沐妧从双手所触碰到的温热有力中回神,从那桎梏般的双臂中挣扎起身,不可置信的看着丰钧。
可双手已走在意识之前,抚上丰钧的脸,后狠拽了一下,见丰钧吃痛出声,所有压抑的情绪瞬间爆发。
丰钧在沐妧爆发之前道:“沐妧,你听我解释。我做一切都是为了你,不管是攻陷相国、益国,还是攻陷大游,都是为了你,为了能和你永远在一起。”
沐妧后退,难以想象丰钧制造出来那么多的杀戮,最终的目的是为了和她在一起?
“为了和我在一起,也不需要徒增杀戮,唯吾独尊,这样的在一起有何意义?有何幸福可言?”
“为了安抚你权力野心的欲壑难填,完全不用找这般卑劣的借口,我承担不起!”
丰钧上前一步,沐妧便退后一步,丰钧神色中满是痛苦,艰难开口:“我现在无法解释出具体的原因,便是不想让你过快的融入到痛苦之中。”
“以我们所经历过的舍生忘死,情意绵绵,在长公主心里便如此认定我是一个为了权利野心无所顾忌的卑劣小人?”
望着丰钧眼睛发红,泪水暗涌,沐妧心底一阵剧痛,道:“吴王,不对,现在应该称呼为皇上了。皇上已经大权在握,反手间便可令一国覆灭,何须用在我一女流面前演深情的戏码?”
丰钧双手紧握:“长公主要如何才会相信我不会欺骗?”
沐妧:“事情已经摆在眼前,有无数的事实证明,皇上让我如何去说服自己相信你?”
丰钧:“长公主只看到现在的事情,可有想过以后的事情?”
沐妧:“如果现在的事情都是一团乱,都无法完好的解决,又怎么去谈论以后的事情?”
丰钧面露决绝:“此番是我一人前来,长公主完全可以打开门,轻喊一声,我所做的一切便会土崩瓦解,随长公主的心意而行!”

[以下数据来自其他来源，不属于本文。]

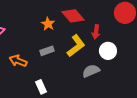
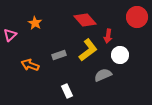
orange star: (48, 24) -> (35, 23), moved
white rectangle: (41, 87) -> (67, 91), moved

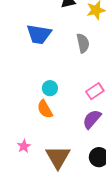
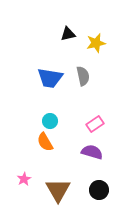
blue trapezoid: (39, 34) -> (50, 78), moved
purple semicircle: (92, 119) -> (92, 152), turned 65

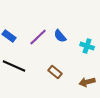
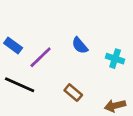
purple line: (38, 37) -> (41, 57), moved

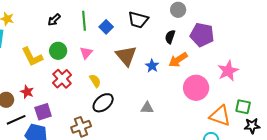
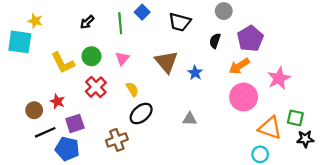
blue square: (106, 27) -> (142, 12), moved
purple pentagon: (202, 35) -> (250, 39), turned 30
orange arrow: (178, 60) -> (239, 66), moved

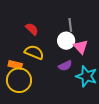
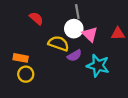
yellow semicircle: (34, 52) -> (58, 43), moved
yellow circle: (19, 80) -> (26, 74), size x0.6

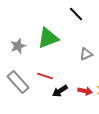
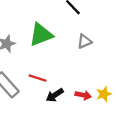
gray triangle: (86, 54) -> (84, 41), moved

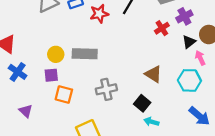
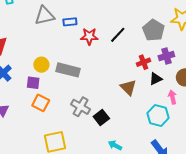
black triangle: (189, 42) -> (156, 79), moved
brown triangle: (153, 74) -> (128, 88), moved
gray cross: (106, 89) -> (81, 107), turned 30
black square: (142, 103) -> (101, 117), moved

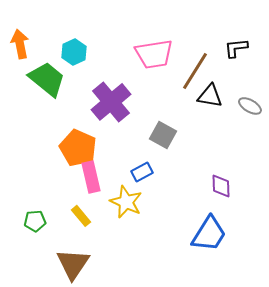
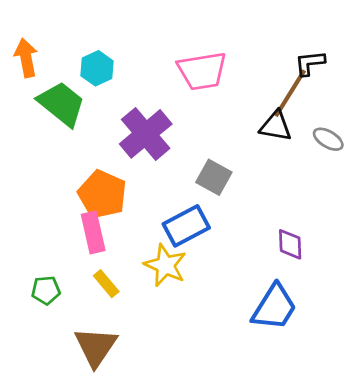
brown line: (195, 71) -> (290, 93), moved
blue rectangle: (142, 172) -> (186, 226), size x1.6
pink rectangle: (91, 177) -> (93, 232), moved

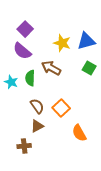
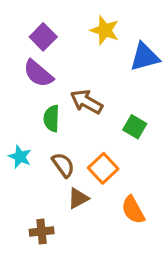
yellow star: (62, 43) -> (105, 30), moved
green square: (89, 68) -> (135, 127), moved
cyan star: (11, 82) -> (20, 157), moved
brown triangle: (37, 126) -> (78, 198), moved

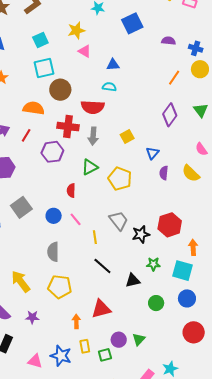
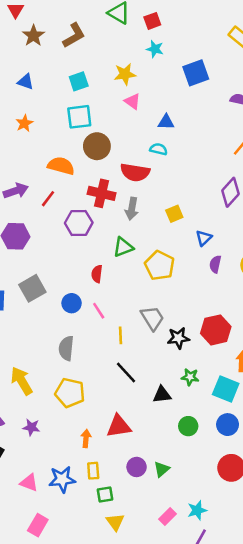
green square: (105, 355) -> (105, 495), moved
blue star: (61, 356) -> (62, 479), turned -30

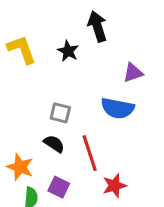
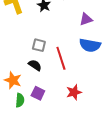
blue semicircle: (118, 108) -> (90, 45), moved
red line: (90, 153) -> (61, 58), moved

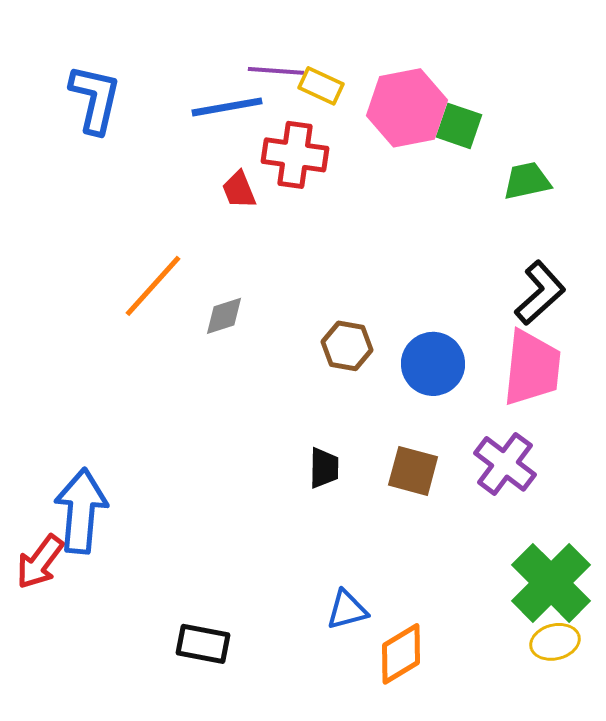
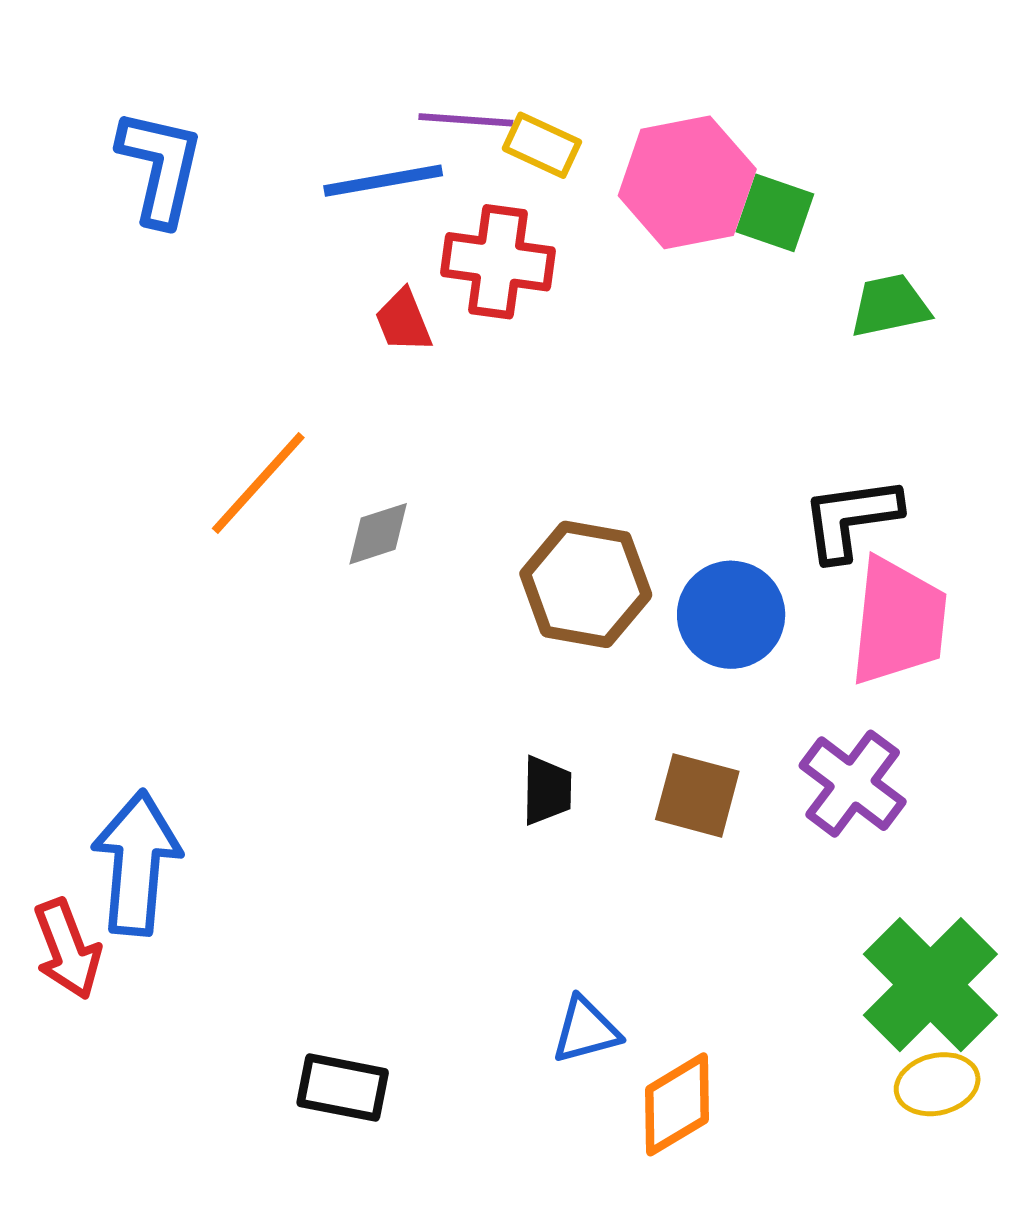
black L-shape: (540, 293) -> (851, 518), moved, turned -146
brown hexagon: (347, 346) -> (586, 584), size x1.5
red arrow: (40, 562) -> (67, 949), turned -58

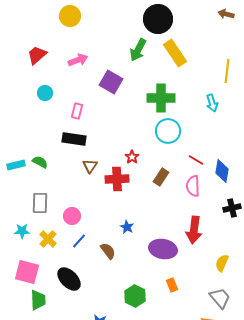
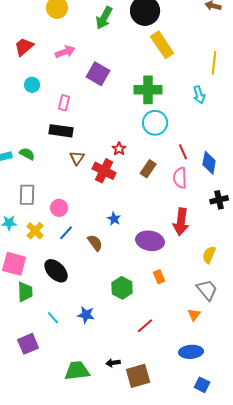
green arrow: (138, 50) -> (104, 18), moved
red line: (196, 160) -> (183, 152), turned 35
red cross: (117, 179) -> (104, 171), turned 30

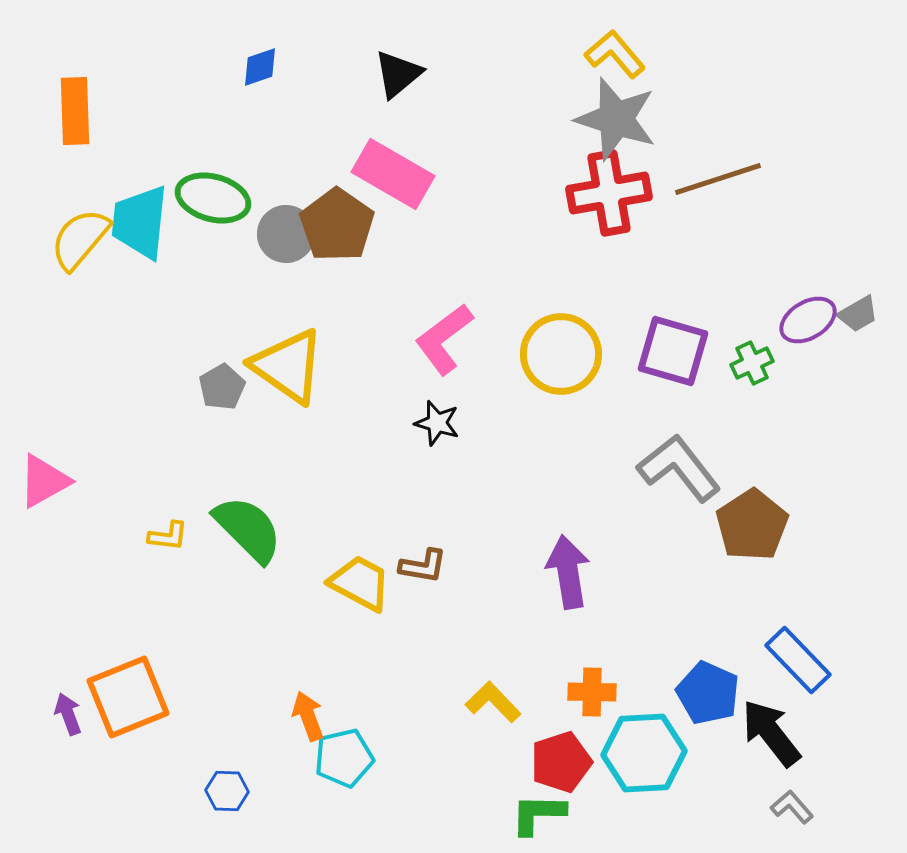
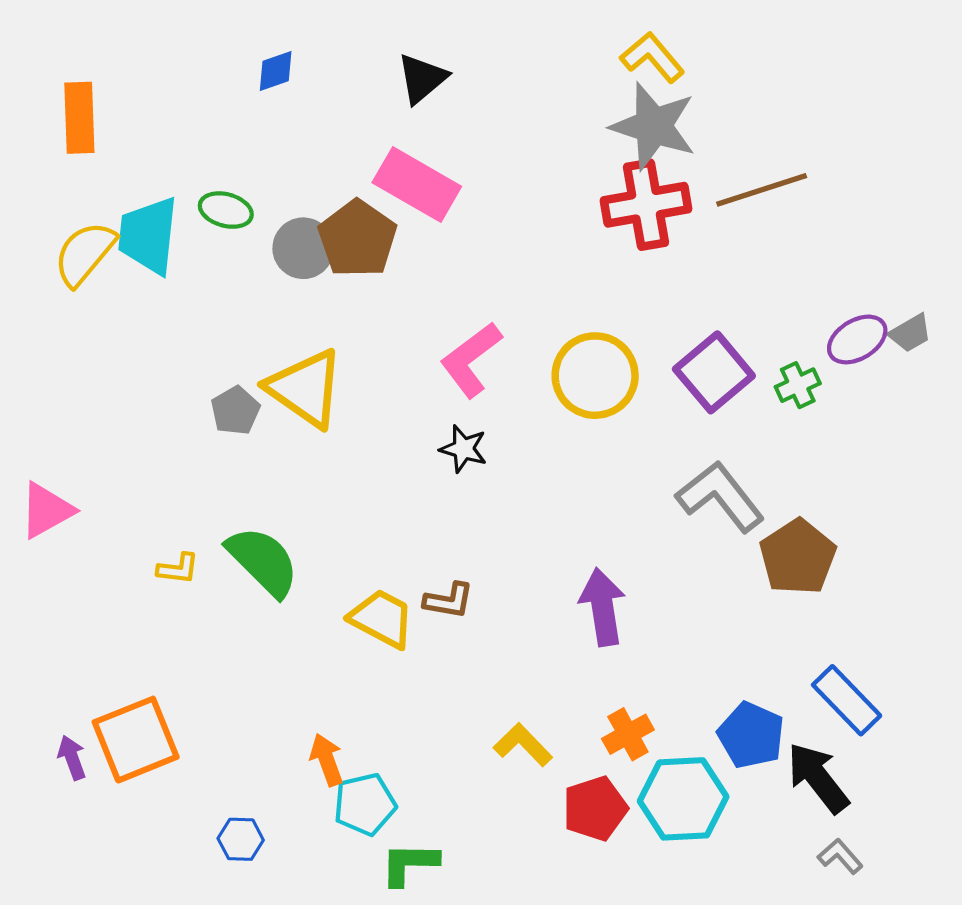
green ellipse: (213, 198) -> (226, 210), size x0.7
purple square: (673, 351) -> (714, 372), turned 34
orange cross: (592, 692) -> (628, 734), turned -30
green L-shape: (538, 814) -> (409, 864), moved

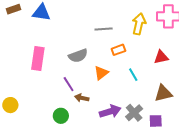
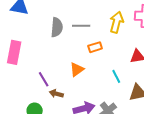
gray semicircle: (78, 56) -> (57, 27), moved, turned -66
cyan line: (133, 75) -> (116, 76), moved

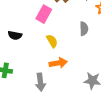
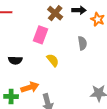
orange arrow: (58, 63) -> (30, 87), moved

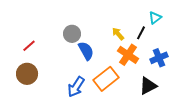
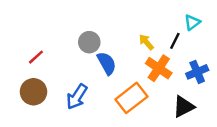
blue arrow: (76, 87) -> (77, 97), moved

沐妧呼吸一滞,双眼瞪大,心中摇摆。若丰钧所说的是事实,她去打开门随便喊一嗓子,以游帝所带的高手定会将丰钧制服。
丰钧从袖口中取出一把匕首递到沐妧手中:“长公主,用这把匕首刺进我的心中,也可知晓真假!”
沐妧被丰钧握着的手往后缩了一下,匕首一下掉在地上。一声脆香,心脏随之疼痛,似是已经刺进了对方的心脏。
丰钧心里如释重负,压着的一座大山瞬间移走,眼神高兴激动:“长公主,我知晓你一定会相信我···”
随后却看着沐妧眼中泪水闪耀,滑落,惊慌失措的擦着泪水:“怎么了?好好的哭什么?这些困难都是一时的,我保证会好好解决后续,不会让人为难!”
沐妧推开丰钧:“你走吧,只当你今晚没出现过,之所以不杀不动不喊,只为报以前的多次救命之恩。从今以后,我们桥归桥路归路,谁也不认识谁。”
丰钧拽住沐妧的手臂,呼吸都是痛的,泪水滑落:“长公主,怎么可以如此狠心决绝?长时间的相知相识,相濡以沫,长公主便一点也不愿意相信我?”